Having experience in managed Pinus taeda populations and plant propagation techniques including grafting, cuttings, and nurse rootings, David was ready to broaden his horizons from the field to the laboratory.
Now, David’s educational career has led him to blueberry genomics –currently developing practical skills in aseptic techniques, tissue culture, and genomic data analysis. He hopes that between his past experience and new skills, that he may contribute to the research that Dr. Ashrafi is spearheading in the department.

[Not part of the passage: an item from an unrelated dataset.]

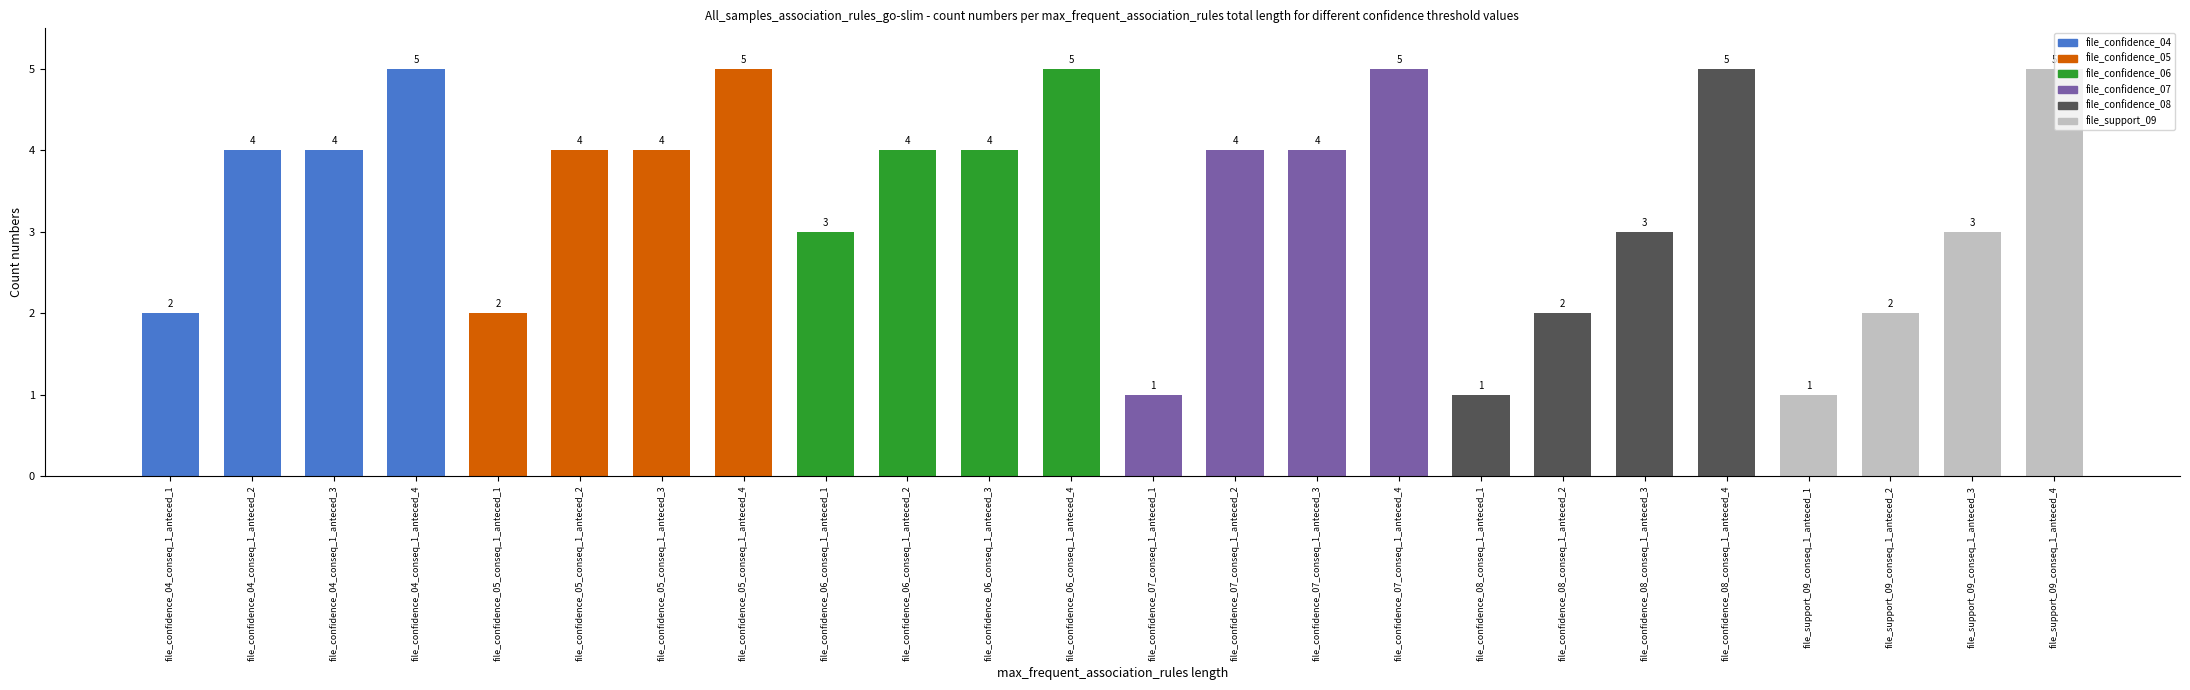

How many values are between 2 and 5?

21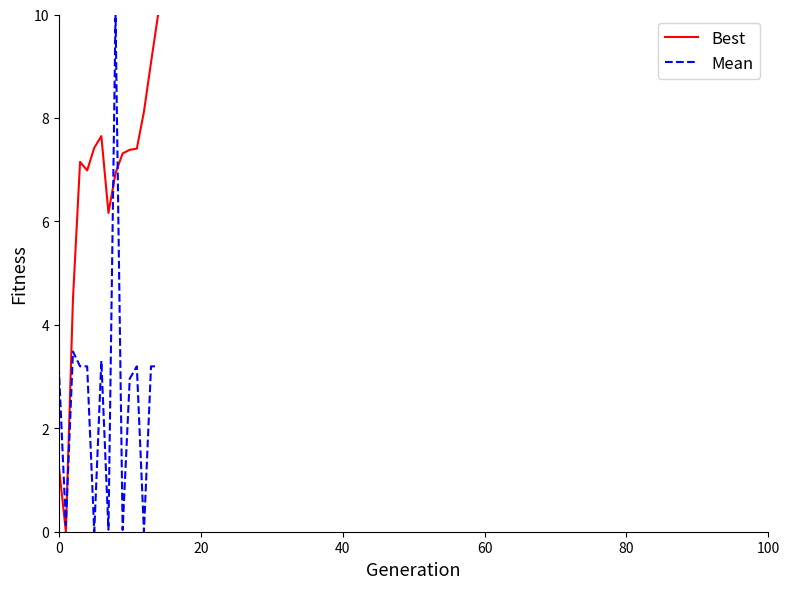

Which series has the largest total across all categories?

Best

As an Eagle Scout, have had an interest in the outdoors since I was a little kid! This interest lead me to Ashrafi’s Lab, but it’s been quite an ordeal. I was born and raised in Raleigh, close to NCSU, and I always knew that I wanted to go here. I enjoy hiking, biking, longboarding, and playing video games, but it is my passion to learn and to work outdoors that brought me here.
I’m a Horticulture major, and as such, I want to apply my knowledge of the growth of plants, culturing, and different lab techniques, to Ashrafi’s lab, and develop various skills to contribute to the research!